For the string "techniques", find every matching line in the records and copy it.

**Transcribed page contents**
^^^^^^^^
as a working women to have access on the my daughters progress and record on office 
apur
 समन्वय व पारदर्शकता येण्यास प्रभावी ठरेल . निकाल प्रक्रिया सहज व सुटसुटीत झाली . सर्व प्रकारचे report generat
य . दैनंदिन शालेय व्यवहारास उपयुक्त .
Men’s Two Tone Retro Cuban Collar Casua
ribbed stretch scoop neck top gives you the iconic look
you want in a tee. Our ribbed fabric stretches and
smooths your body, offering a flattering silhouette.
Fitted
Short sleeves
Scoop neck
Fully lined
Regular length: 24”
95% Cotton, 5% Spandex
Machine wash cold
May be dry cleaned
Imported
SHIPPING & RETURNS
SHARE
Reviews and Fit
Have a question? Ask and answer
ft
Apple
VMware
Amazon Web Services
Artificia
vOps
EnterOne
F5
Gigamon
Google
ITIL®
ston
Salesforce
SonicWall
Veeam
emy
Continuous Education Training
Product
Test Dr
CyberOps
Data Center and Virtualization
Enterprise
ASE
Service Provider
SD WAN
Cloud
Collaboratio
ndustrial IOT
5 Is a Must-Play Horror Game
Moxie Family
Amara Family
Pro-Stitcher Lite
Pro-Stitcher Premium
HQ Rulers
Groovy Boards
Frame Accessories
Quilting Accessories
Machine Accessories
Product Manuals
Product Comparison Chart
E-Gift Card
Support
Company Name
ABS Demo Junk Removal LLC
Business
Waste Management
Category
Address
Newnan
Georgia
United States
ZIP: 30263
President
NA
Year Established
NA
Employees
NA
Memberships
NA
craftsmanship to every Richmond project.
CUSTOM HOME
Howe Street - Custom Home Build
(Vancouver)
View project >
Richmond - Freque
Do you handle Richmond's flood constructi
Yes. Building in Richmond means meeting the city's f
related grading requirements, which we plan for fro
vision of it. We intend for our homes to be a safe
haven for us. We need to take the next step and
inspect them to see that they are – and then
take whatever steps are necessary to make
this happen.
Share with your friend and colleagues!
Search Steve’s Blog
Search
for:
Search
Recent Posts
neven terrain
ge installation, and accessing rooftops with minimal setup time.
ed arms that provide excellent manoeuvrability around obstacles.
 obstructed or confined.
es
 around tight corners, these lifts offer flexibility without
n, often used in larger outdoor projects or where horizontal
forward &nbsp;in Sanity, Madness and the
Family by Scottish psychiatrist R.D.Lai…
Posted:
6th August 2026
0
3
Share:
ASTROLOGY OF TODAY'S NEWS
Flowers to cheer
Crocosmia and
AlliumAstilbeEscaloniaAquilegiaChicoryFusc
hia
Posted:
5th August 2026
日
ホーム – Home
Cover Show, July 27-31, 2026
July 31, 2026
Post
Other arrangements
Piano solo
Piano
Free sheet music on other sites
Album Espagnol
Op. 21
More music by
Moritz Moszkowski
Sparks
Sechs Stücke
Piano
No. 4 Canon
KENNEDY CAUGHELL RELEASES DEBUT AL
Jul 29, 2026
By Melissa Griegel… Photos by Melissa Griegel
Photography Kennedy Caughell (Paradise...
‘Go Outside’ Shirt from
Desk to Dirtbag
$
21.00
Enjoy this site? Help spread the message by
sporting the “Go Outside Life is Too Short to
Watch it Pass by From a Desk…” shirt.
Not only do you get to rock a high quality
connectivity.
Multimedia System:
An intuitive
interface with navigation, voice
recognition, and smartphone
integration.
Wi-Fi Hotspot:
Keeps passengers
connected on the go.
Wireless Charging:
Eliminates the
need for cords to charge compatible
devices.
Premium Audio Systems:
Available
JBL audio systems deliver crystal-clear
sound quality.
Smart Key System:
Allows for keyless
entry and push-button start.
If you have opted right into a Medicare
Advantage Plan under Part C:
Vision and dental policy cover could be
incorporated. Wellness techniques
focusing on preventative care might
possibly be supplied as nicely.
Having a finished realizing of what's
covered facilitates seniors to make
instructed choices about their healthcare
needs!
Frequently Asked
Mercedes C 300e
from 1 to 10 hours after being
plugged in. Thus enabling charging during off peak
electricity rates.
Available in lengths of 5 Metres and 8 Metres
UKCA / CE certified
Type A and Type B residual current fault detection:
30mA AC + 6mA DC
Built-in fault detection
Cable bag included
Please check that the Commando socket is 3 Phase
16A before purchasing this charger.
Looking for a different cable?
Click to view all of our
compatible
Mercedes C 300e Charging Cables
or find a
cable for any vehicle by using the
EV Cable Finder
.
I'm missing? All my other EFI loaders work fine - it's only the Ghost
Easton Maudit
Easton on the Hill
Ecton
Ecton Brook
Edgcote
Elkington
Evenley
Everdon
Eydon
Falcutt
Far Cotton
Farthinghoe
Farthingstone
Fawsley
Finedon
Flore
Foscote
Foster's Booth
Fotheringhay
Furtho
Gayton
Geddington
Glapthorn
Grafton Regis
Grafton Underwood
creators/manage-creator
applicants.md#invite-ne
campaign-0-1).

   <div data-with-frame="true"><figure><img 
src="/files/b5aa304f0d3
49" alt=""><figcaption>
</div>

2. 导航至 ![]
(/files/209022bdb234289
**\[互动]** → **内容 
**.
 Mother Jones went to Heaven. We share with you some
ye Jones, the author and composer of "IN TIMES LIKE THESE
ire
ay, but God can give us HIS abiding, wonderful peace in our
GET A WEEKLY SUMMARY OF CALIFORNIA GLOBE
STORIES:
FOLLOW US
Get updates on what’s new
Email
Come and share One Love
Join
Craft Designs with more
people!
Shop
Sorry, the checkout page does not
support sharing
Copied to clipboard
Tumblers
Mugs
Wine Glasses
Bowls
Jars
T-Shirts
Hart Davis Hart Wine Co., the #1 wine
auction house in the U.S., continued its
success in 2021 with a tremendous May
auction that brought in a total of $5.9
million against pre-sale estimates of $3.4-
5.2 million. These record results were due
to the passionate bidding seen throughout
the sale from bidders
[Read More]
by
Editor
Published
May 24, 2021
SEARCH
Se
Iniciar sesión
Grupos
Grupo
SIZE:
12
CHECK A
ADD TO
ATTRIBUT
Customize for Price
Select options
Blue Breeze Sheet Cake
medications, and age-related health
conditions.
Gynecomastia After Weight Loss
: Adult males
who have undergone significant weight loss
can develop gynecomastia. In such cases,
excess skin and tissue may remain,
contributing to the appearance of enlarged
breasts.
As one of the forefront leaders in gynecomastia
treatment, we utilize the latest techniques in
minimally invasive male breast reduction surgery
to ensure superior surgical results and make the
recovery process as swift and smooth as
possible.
^^^^^^^^
**RESULT OF THIS EXERCISE**
incorporated. Wellness techniques
treatment, we utilize the latest techniques in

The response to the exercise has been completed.